Reproduce every line of the data below word for word, changing nothing.

:::::

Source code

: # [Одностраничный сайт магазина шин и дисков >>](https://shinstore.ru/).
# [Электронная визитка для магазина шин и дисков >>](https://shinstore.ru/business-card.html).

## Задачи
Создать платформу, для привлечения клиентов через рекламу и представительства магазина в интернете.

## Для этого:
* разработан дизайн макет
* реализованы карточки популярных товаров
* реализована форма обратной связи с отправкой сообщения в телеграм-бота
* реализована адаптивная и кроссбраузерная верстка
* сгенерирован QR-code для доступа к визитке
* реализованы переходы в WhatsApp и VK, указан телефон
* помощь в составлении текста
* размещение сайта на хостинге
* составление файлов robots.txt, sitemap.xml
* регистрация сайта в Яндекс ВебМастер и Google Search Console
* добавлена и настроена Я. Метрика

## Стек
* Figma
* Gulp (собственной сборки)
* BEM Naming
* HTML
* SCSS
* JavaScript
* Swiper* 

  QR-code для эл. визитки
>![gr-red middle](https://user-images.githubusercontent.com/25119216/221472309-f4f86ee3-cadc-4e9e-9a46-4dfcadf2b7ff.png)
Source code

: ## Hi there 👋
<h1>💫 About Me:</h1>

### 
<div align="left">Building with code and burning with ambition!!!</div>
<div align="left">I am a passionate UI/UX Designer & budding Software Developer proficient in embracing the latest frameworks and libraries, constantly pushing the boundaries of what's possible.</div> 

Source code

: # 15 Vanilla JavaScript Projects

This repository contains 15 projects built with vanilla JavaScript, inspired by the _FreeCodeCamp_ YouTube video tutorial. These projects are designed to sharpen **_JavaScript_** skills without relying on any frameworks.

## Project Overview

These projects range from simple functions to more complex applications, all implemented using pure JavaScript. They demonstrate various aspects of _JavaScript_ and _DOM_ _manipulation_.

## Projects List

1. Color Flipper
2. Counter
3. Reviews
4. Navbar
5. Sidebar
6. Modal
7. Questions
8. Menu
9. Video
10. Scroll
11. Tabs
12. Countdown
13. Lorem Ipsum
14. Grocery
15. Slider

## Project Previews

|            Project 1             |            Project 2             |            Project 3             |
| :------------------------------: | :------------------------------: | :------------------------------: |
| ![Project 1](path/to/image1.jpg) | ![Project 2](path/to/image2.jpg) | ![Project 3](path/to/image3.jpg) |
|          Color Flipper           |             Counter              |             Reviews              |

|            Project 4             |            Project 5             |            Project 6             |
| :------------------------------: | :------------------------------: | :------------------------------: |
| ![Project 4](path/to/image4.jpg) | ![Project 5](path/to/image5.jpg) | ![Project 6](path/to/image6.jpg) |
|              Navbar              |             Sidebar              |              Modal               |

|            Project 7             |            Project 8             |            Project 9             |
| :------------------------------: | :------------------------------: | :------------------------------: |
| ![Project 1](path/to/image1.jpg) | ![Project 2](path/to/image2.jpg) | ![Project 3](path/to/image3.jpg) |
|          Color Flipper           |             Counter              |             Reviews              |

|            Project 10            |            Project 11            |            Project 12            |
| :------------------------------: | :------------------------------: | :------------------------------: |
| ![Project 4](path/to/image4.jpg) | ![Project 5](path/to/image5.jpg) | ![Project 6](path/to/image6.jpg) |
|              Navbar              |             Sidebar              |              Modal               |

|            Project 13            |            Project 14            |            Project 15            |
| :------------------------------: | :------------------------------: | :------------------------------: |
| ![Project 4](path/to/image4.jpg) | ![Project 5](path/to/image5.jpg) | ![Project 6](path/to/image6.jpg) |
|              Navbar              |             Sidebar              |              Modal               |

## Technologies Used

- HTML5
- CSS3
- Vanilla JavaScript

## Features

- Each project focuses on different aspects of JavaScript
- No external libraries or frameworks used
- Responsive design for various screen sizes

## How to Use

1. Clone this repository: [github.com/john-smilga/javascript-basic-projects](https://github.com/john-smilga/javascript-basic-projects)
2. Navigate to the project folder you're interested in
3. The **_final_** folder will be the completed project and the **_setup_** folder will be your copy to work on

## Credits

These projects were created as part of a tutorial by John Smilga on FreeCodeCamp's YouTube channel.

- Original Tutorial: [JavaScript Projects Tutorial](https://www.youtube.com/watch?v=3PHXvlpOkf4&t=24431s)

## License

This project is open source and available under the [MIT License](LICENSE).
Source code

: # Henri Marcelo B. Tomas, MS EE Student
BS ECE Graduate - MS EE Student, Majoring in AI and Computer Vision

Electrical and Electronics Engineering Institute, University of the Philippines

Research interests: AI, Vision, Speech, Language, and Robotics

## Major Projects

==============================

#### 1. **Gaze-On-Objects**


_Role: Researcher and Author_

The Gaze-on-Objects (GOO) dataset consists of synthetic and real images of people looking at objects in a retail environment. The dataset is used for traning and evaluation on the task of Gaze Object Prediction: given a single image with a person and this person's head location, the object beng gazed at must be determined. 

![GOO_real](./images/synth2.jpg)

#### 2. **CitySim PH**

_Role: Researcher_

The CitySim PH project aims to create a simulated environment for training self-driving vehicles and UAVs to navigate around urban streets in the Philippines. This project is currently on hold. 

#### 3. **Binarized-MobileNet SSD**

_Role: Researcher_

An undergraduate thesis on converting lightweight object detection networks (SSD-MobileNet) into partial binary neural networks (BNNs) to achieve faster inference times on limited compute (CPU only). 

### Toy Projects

:::::

### [WRITTEN SOLUTION]
Source code

: # [Одностраничный сайт магазина шин и дисков >>](https://shinstore.ru/).
# [Электронная визитка для магазина шин и дисков >>](https://shinstore.ru/business-card.html).

## Задачи
Создать платформу, для привлечения клиентов через рекламу и представительства магазина в интернете.

## Для этого:
* разработан дизайн макет
* реализованы карточки популярных товаров
* реализована форма обратной связи с отправкой сообщения в телеграм-бота
* реализована адаптивная и кроссбраузерная верстка
* сгенерирован QR-code для доступа к визитке
* реализованы переходы в WhatsApp и VK, указан телефон
* помощь в составлении текста
* размещение сайта на хостинге
* составление файлов robots.txt, sitemap.xml
* регистрация сайта в Яндекс ВебМастер и Google Search Console
* добавлена и настроена Я. Метрика

## Стек
* Figma
* Gulp (собственной сборки)
* BEM Naming
* HTML
* SCSS
* JavaScript
* Swiper* 

  QR-code для эл. визитки
>![gr-red middle](https://user-images.githubusercontent.com/25119216/221472309-f4f86ee3-cadc-4e9e-9a46-4dfcadf2b7ff.png)
Source code

: ## Hi there 👋
<h1>💫 About Me:</h1>

### 
<div align="left">Building with code and burning with ambition!!!</div>
<div align="left">I am a passionate UI/UX Designer & budding Software Developer proficient in embracing the latest frameworks and libraries, constantly pushing the boundaries of what's possible.</div> 

Source code

: # 15 Vanilla JavaScript Projects

This repository contains 15 projects built with vanilla JavaScript, inspired by the _FreeCodeCamp_ YouTube video tutorial. These projects are designed to sharpen **_JavaScript_** skills without relying on any frameworks.

## Project Overview

These projects range from simple functions to more complex applications, all implemented using pure JavaScript. They demonstrate various aspects of _JavaScript_ and _DOM_ _manipulation_.

## Projects List

1. Color Flipper
2. Counter
3. Reviews
4. Navbar
5. Sidebar
6. Modal
7. Questions
8. Menu
9. Video
10. Scroll
11. Tabs
12. Countdown
13. Lorem Ipsum
14. Grocery
15. Slider

## Project Previews

|            Project 1             |            Project 2             |            Project 3             |
| :------------------------------: | :------------------------------: | :------------------------------: |
| ![Project 1](path/to/image1.jpg) | ![Project 2](path/to/image2.jpg) | ![Project 3](path/to/image3.jpg) |
|          Color Flipper           |             Counter              |             Reviews              |

|            Project 4             |            Project 5             |            Project 6             |
| :------------------------------: | :------------------------------: | :------------------------------: |
| ![Project 4](path/to/image4.jpg) | ![Project 5](path/to/image5.jpg) | ![Project 6](path/to/image6.jpg) |
|              Navbar              |             Sidebar              |              Modal               |

|            Project 7             |            Project 8             |            Project 9             |
| :------------------------------: | :------------------------------: | :------------------------------: |
| ![Project 1](path/to/image1.jpg) | ![Project 2](path/to/image2.jpg) | ![Project 3](path/to/image3.jpg) |
|          Color Flipper           |             Counter              |             Reviews              |

|            Project 10            |            Project 11            |            Project 12            |
| :------------------------------: | :------------------------------: | :------------------------------: |
| ![Project 4](path/to/image4.jpg) | ![Project 5](path/to/image5.jpg) | ![Project 6](path/to/image6.jpg) |
|              Navbar              |             Sidebar              |              Modal               |

|            Project 13            |            Project 14            |            Project 15            |
| :------------------------------: | :------------------------------: | :------------------------------: |
| ![Project 4](path/to/image4.jpg) | ![Project 5](path/to/image5.jpg) | ![Project 6](path/to/image6.jpg) |
|              Navbar              |             Sidebar              |              Modal               |

## Technologies Used

- HTML5
- CSS3
- Vanilla JavaScript

## Features

- Each project focuses on different aspects of JavaScript
- No external libraries or frameworks used
- Responsive design for various screen sizes

## How to Use

1. Clone this repository: [github.com/john-smilga/javascript-basic-projects](https://github.com/john-smilga/javascript-basic-projects)
2. Navigate to the project folder you're interested in
3. The **_final_** folder will be the completed project and the **_setup_** folder will be your copy to work on

## Credits

These projects were created as part of a tutorial by John Smilga on FreeCodeCamp's YouTube channel.

- Original Tutorial: [JavaScript Projects Tutorial](https://www.youtube.com/watch?v=3PHXvlpOkf4&t=24431s)

## License

This project is open source and available under the [MIT License](LICENSE).
Source code

: # Henri Marcelo B. Tomas, MS EE Student
BS ECE Graduate - MS EE Student, Majoring in AI and Computer Vision

Electrical and Electronics Engineering Institute, University of the Philippines

Research interests: AI, Vision, Speech, Language, and Robotics

## Major Projects

==============================

#### 1. **Gaze-On-Objects**


_Role: Researcher and Author_

The Gaze-on-Objects (GOO) dataset consists of synthetic and real images of people looking at objects in a retail environment. The dataset is used for traning and evaluation on the task of Gaze Object Prediction: given a single image with a person and this person's head location, the object beng gazed at must be determined. 

![GOO_real](./images/synth2.jpg)

#### 2. **CitySim PH**

_Role: Researcher_

The CitySim PH project aims to create a simulated environment for training self-driving vehicles and UAVs to navigate around urban streets in the Philippines. This project is currently on hold. 

#### 3. **Binarized-MobileNet SSD**

_Role: Researcher_

An undergraduate thesis on converting lightweight object detection networks (SSD-MobileNet) into partial binary neural networks (BNNs) to achieve faster inference times on limited compute (CPU only). 

### Toy Projects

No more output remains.